L’altro racconto L’occhio di Stalin mi piace perché parla delle solite baruffe tra don Camillo e Peppone a causa di un canchero che il sindaco ribelle vuole sparare in cielo per fargli fare il giro attorno alla terra, fino a quando non sarebbe diventato spazzatura cosmica.
Don Camillo è contrario al lancio di questo strano e, secondo lui, inutile oggetto, ma Peppone non vuole saperne del suo parere, per cui il lancio avverrà lo stesso. Ma prima di ciò, nel racconto, Guareschi narra un sogno fatto da don Camillo.
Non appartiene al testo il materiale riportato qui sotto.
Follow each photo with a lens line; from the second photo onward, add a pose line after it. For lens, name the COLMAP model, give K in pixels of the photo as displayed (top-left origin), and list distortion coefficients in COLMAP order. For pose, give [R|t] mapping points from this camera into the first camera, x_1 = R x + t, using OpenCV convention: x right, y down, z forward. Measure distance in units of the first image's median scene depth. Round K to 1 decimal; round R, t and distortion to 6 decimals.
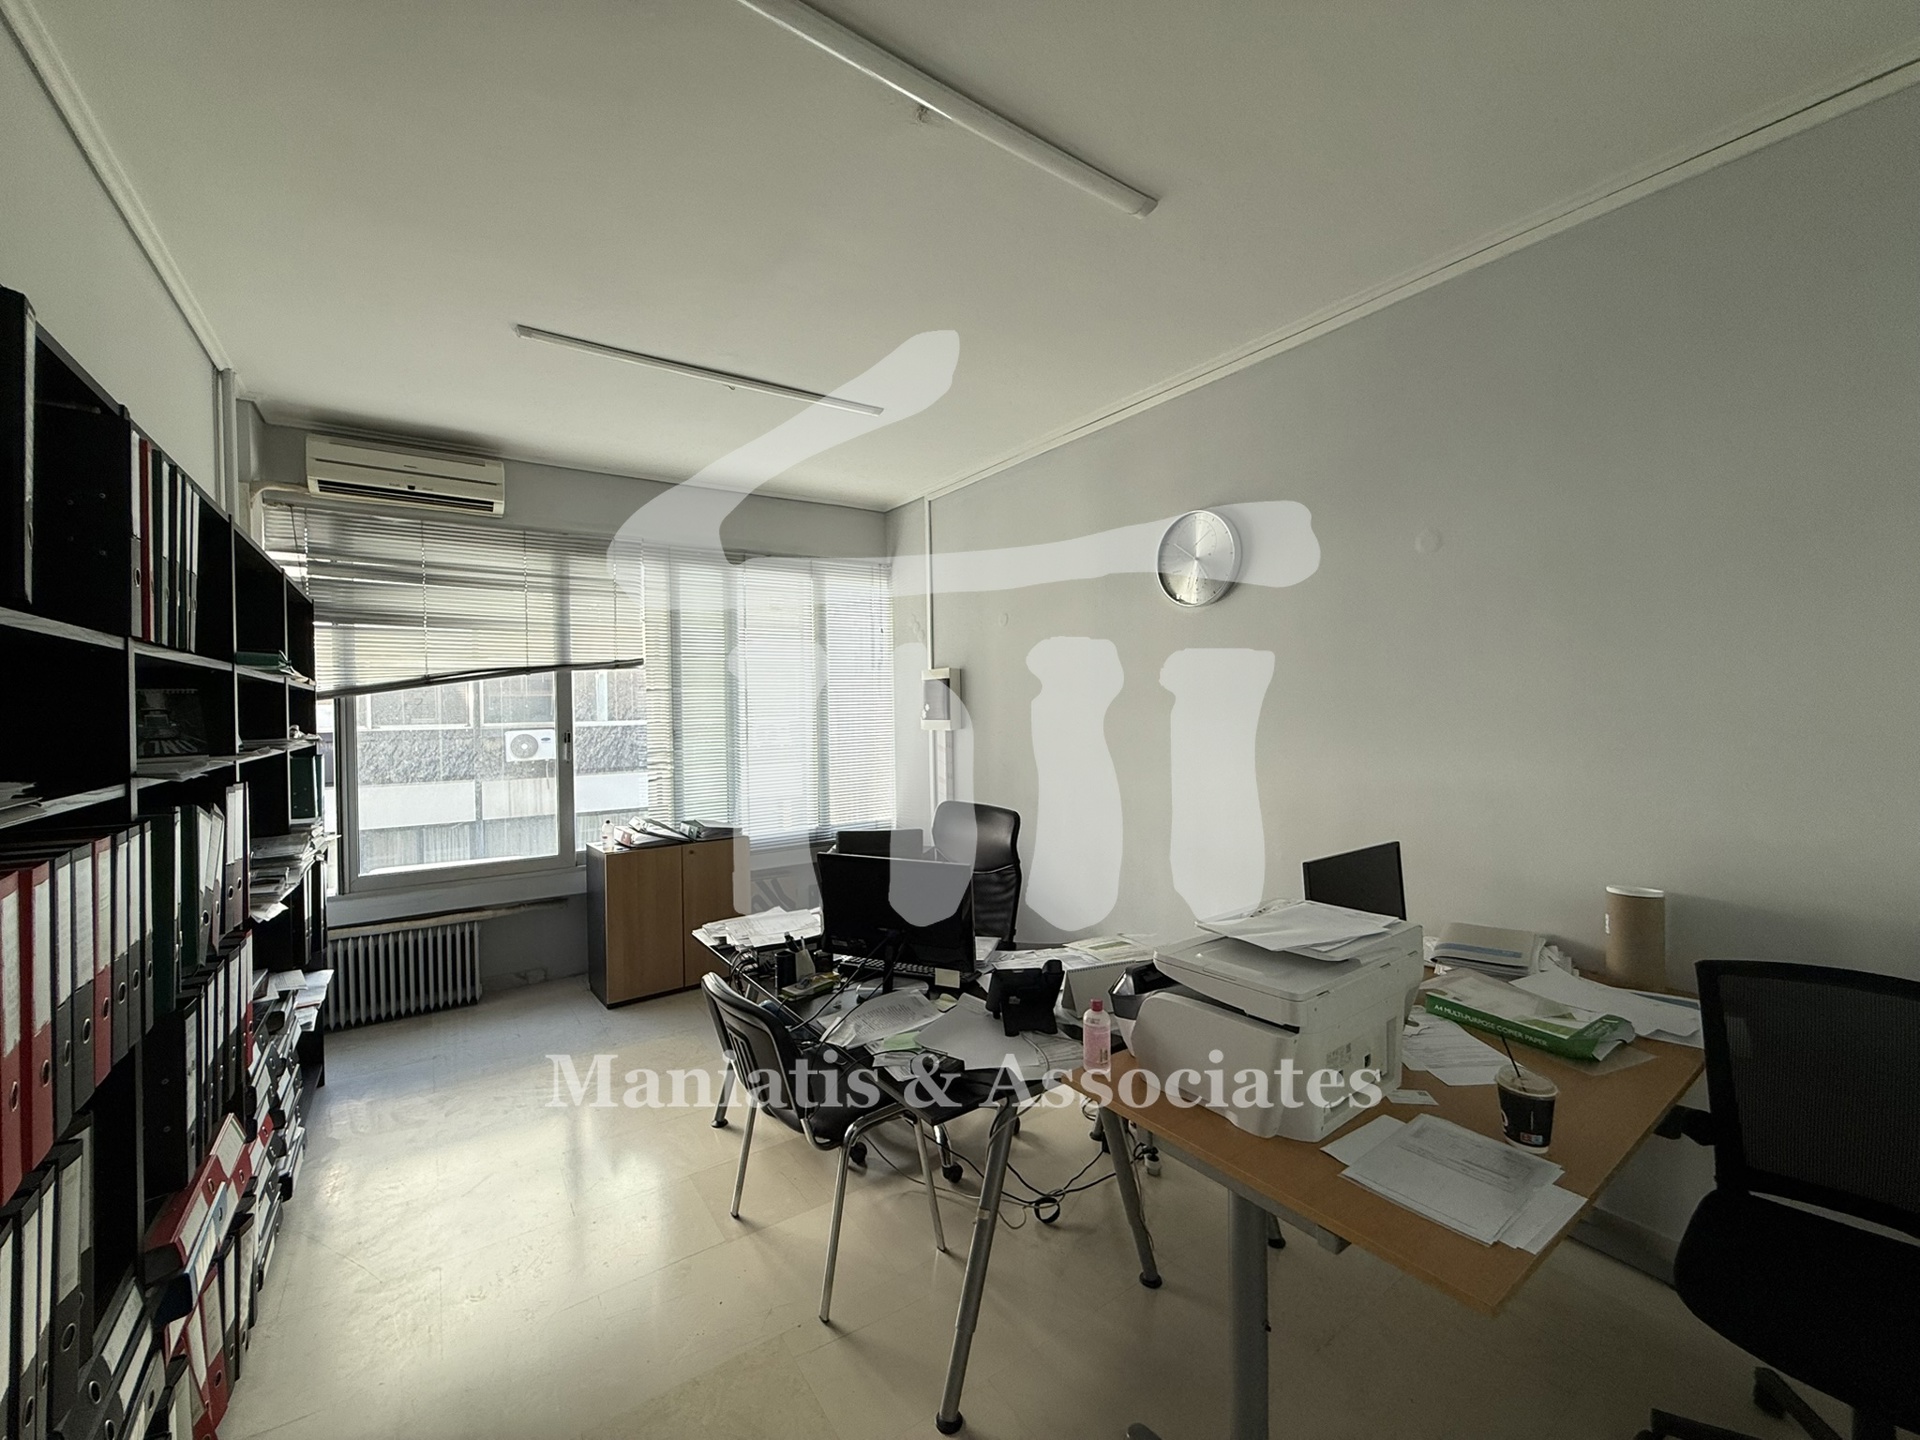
lens RADIAL K [[764.6, 0, 953.9], [0, 764.6, 719.0], [0, 0, 1]] dist [-0.001188, 0.000431]
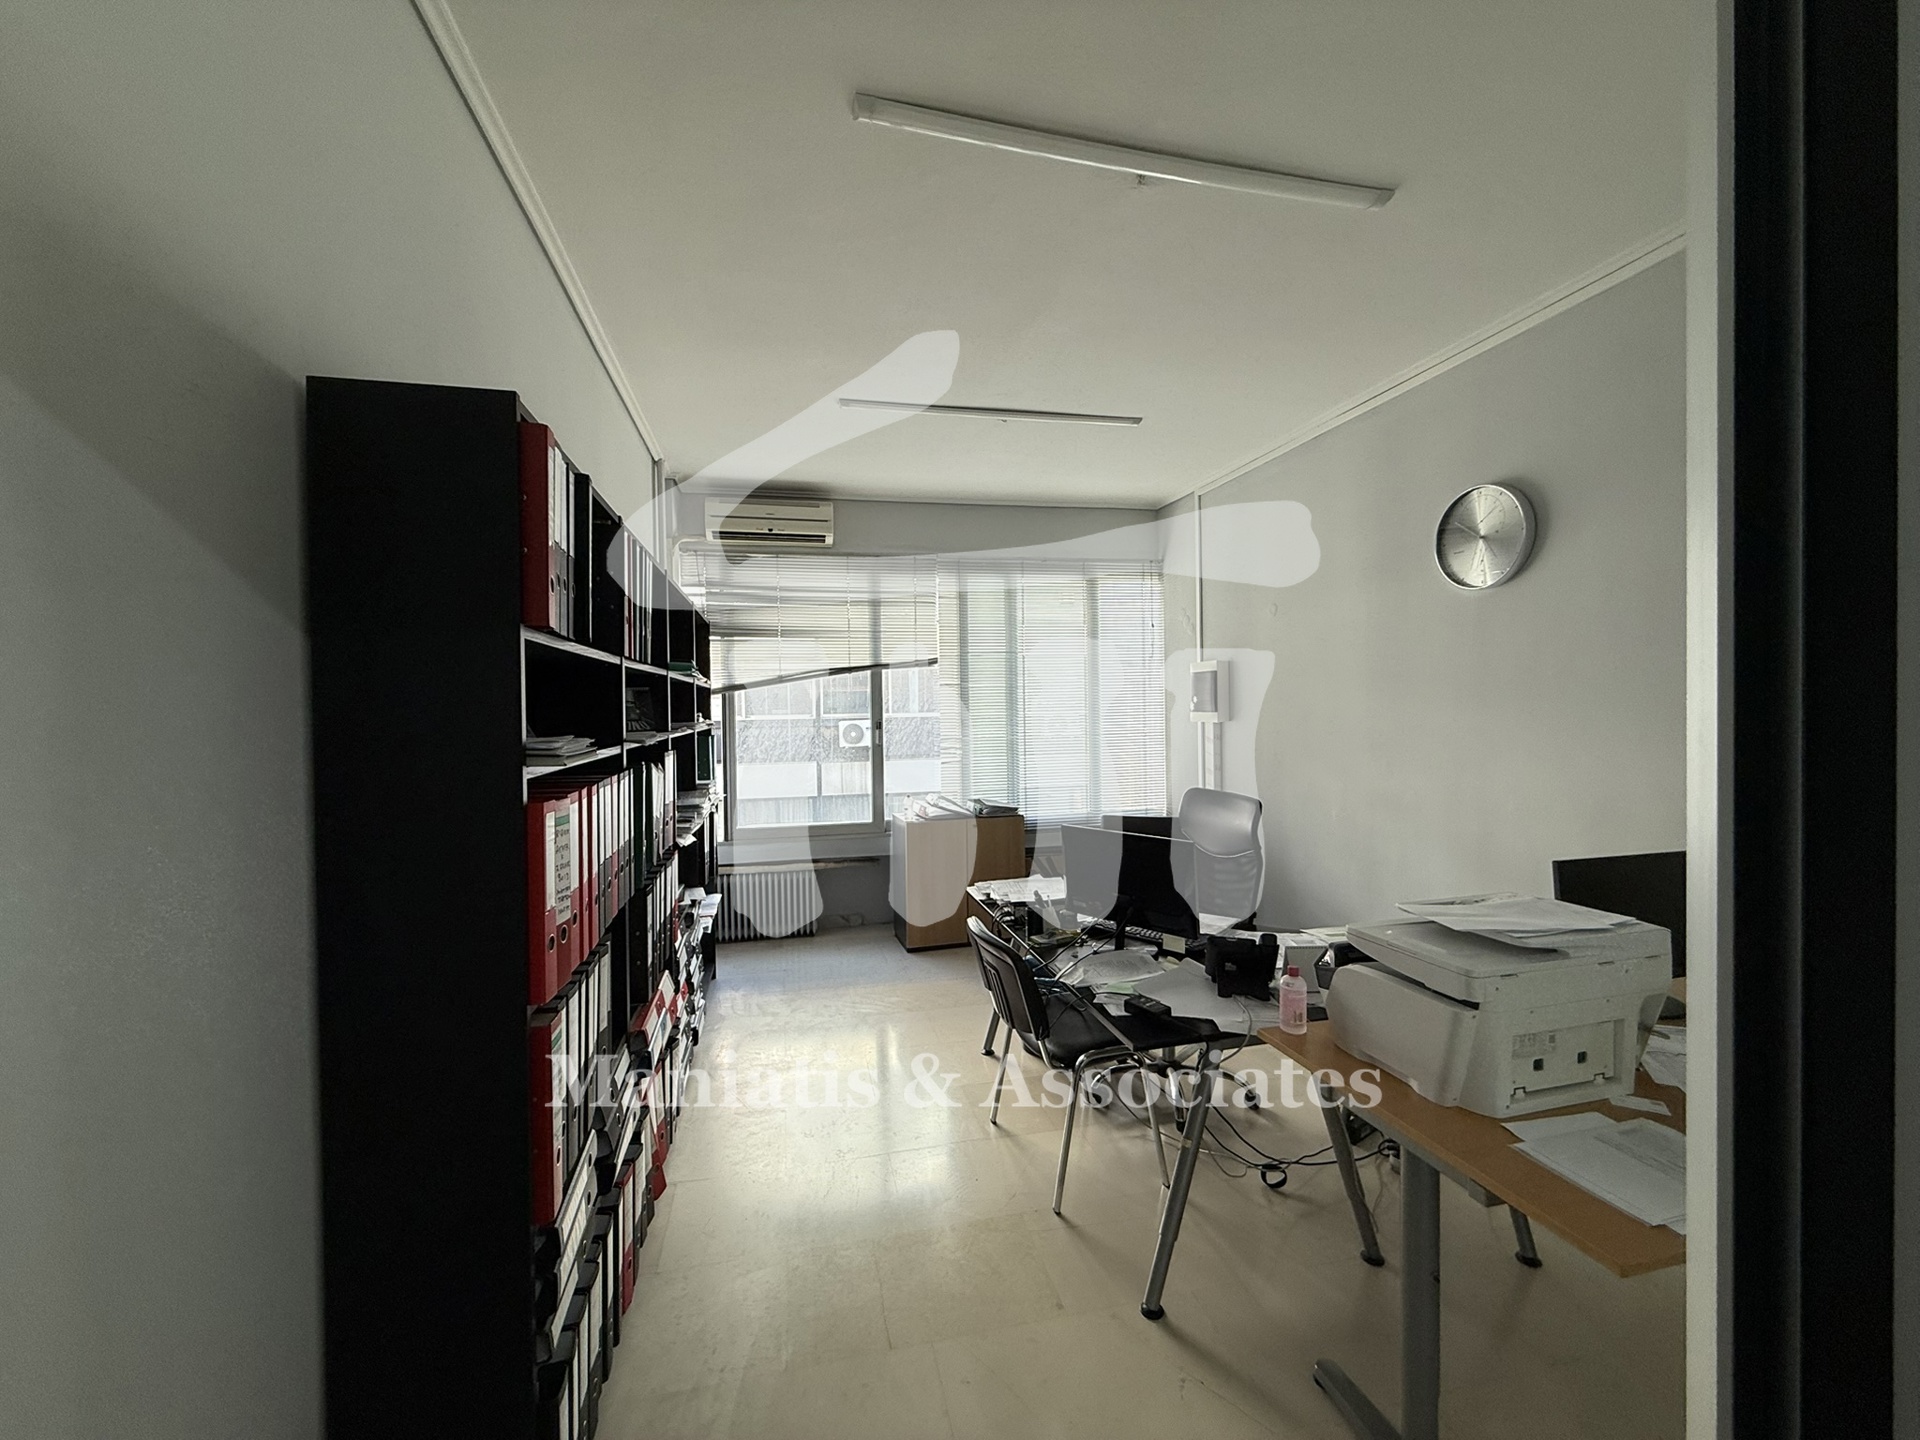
lens RADIAL K [[764.6, 0, 953.9], [0, 764.6, 719.0], [0, 0, 1]] dist [-0.001188, 0.000431]
pose [[0.926854, 0.006955, -0.375357, 0.101212], [-0.003563, 0.999946, 0.009731, 0.004341], [0.375405, -0.007682, 0.926829, -0.130975]]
Lui e Peppone erano morti, si trovano di fronte al giudizio del Signore: don Camillo è destinato al Paradiso e Peppone al Purgatorio. Don Camillo è contrario, per questo propone al Signore di farlo andare con Peppone in Purgatorio, perché grazie alle sue preghiere sarebbe potuto più facilmente salire nell’alto dei cieli. A questo punto è Peppone a protestare, contrariato all’idea di avere alle costole don Camillo anche in quel posto sacro. “Il Purgatorio diventerà per me un inferno”, risponde Peppone a Dio. Ma la misericordia di Dio è grande, perciò Peppone viene assolto nei suoi peccati e va con don Camillo in Paradiso. Anche lì però la baruffa tra i due continua con la solita comicità.
Non svelo il divertente seguito di questo racconto, perché spero che non venga dimenticato questo libro poiché farà ridere e sorridere di gusto della semplicità e dell’ingenuità delle vicende di quella gente, allora, ancora così spontanea.